练习短文:
● ● ● ● ●

摘 要:《孟子》高超的论辩艺术体现在:善于设譬引喻,运用类比推理来论证自己的观点;擅长设置“陷阱”,引君入瓮;字斟句酌,明确其含义,针对具体的问题具体分析;当遇见对方提出两难问题时,先提出自己的观点,再转变对方的观点,使自己处于有利地位;先提出问题使对方承认,然后揭示该问题所蕴涵的结论,使对方不能不接受;用“以其人之道还治其人之身”之法论辩。

关键词:《孟子》 论辩艺术 设譬引喻 设置“陷阱” 两难相诘

孟子名轲,字子舆,战国中期邹国人,是著名思想家、散文家,是继孔子之后儒家学派的一位大师。他授业于孔子的孙子子思,以继承孔子之业,宣扬儒家道统为己任,后世多将他与孔子并称“孔孟”。孟子早年曾游掌各国诸侯,其才学受到各国诸侯尊礼,但其学说终不见用,原因是在兼并战争激烈的战国时代,诸侯崇尚“攻伐”,而孟子从“性善论”出发,主张行“王道”,施“仁政”,与时代潮流相悖。于是“退而与万章之徒序《诗》、《书》,述仲尼之意,作《孟子》七篇”[1] 。

● ● ● ● ●

任务 1: 这篇讲《孟子》论辩艺术的短文在“关键词:”后面列了几个词,请把它们全部写出来。

页面转录内容:
● ● ● ● ●

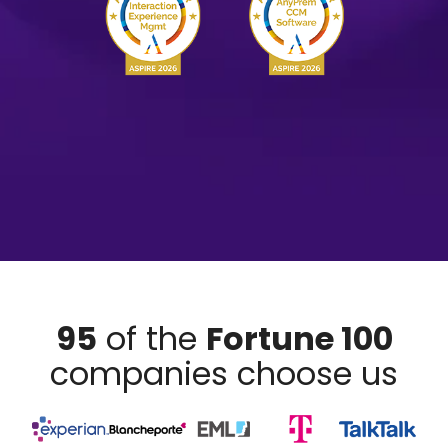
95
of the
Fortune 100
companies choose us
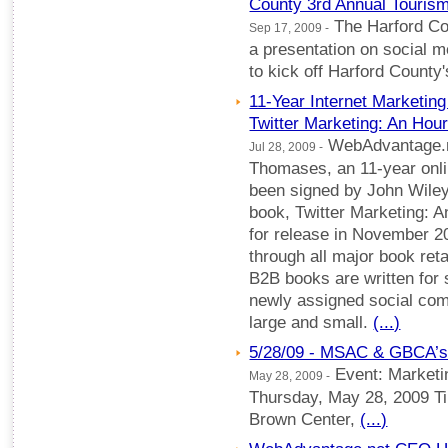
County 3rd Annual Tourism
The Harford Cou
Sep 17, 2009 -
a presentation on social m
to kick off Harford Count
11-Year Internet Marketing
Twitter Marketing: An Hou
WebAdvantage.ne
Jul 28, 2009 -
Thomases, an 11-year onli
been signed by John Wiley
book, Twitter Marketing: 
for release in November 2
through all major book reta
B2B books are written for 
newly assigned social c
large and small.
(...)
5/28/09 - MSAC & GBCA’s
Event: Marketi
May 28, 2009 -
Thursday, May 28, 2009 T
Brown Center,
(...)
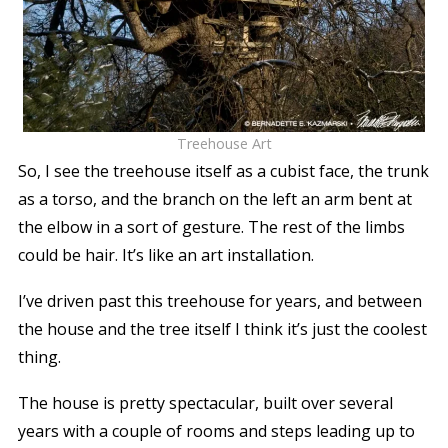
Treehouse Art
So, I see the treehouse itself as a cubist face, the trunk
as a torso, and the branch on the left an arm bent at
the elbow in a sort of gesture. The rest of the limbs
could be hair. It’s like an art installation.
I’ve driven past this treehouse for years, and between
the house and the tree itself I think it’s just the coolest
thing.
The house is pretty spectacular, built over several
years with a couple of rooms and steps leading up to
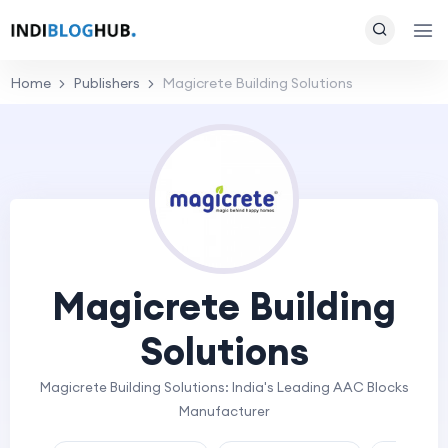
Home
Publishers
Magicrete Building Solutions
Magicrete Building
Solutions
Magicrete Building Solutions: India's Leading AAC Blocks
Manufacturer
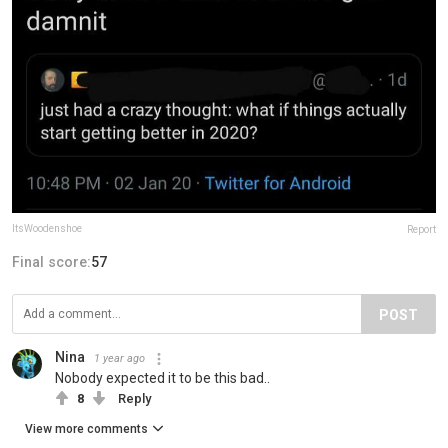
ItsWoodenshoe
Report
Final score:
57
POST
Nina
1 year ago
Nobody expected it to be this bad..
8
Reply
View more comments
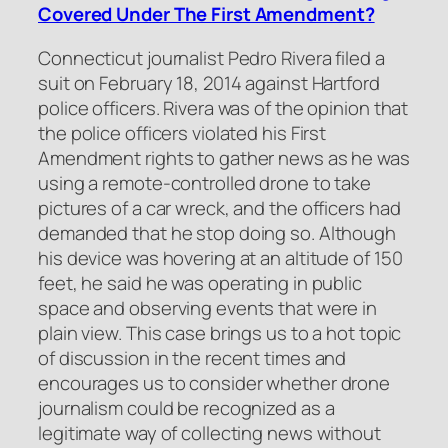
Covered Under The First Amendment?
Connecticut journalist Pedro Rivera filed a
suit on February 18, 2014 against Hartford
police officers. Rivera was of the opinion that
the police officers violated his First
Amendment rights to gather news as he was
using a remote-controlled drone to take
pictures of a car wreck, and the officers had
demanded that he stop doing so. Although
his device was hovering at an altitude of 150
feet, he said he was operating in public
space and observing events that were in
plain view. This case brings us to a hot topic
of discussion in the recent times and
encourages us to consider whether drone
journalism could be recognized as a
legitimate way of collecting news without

● ● ● ● ●

任务 2: 把上面清单里的文字逐行改写成编号列表,空行不算。清单里的图片不要放进答案。

书面回答 1:
《孟子》
论辩艺术
设譬引喻
设置“陷阱”
两难相诘

书面回答 2:
1. 95
2. of the
3. Fortune 100
4. companies choose us
5. County 3rd Annual Tourism
6. The Harford Cou
7. Sep 17, 2009 -
8. a presentation on social m
9. to kick off Harford Count
10. 11-Year Internet Marketing
11. Twitter Marketing: An Hou
12. WebAdvantage.ne
13. Jul 28, 2009 -
14. Thomases, an 11-year onli
15. been signed by John Wiley
16. book, Twitter Marketing: 
17. for release in November 2
18. through all major book reta
19. B2B books are written for 
20. newly assigned social c
21. large and small.
22. (...)
23. 5/28/09 - MSAC & GBCA’s
24. Event: Marketi
25. May 28, 2009 -
26. Thursday, May 28, 2009 T
27. Brown Center,
28. (...)
29. Treehouse Art
30. So, I see the treehouse itself as a cubist face, the trunk
31. as a torso, and the branch on the left an arm bent at
32. the elbow in a sort of gesture. The rest of the limbs
33. could be hair. It’s like an art installation.
34. I’ve driven past this treehouse for years, and between
35. the house and the tree itself I think it’s just the coolest
36. thing.
37. The house is pretty spectacular, built over several
38. years with a couple of rooms and steps leading up to
39. Home
40. Publishers
41. Magicrete Building Solutions
42. Magicrete Building
43. Solutions
44. Magicrete Building Solutions: India's Leading AAC Blocks
45. Manufacturer
46. ItsWoodenshoe
47. Report
48. Final score:
49. 57
50. POST
51. Nina
52. 1 year ago
53. Nobody expected it to be this bad..
54. 8
55. Reply
56. View more comments
57. Covered Under The First Amendment?
58. Connecticut journalist Pedro Rivera filed a
59. suit on February 18, 2014 against Hartford
60. police officers. Rivera was of the opinion that
61. the police officers violated his First
62. Amendment rights to gather news as he was
63. using a remote-controlled drone to take
64. pictures of a car wreck, and the officers had
65. demanded that he stop doing so. Although
66. his device was hovering at an altitude of 150
67. feet, he said he was operating in public
68. space and observing events that were in
69. plain view. This case brings us to a hot topic
70. of discussion in the recent times and
71. encourages us to consider whether drone
72. journalism could be recognized as a
73. legitimate way of collecting news without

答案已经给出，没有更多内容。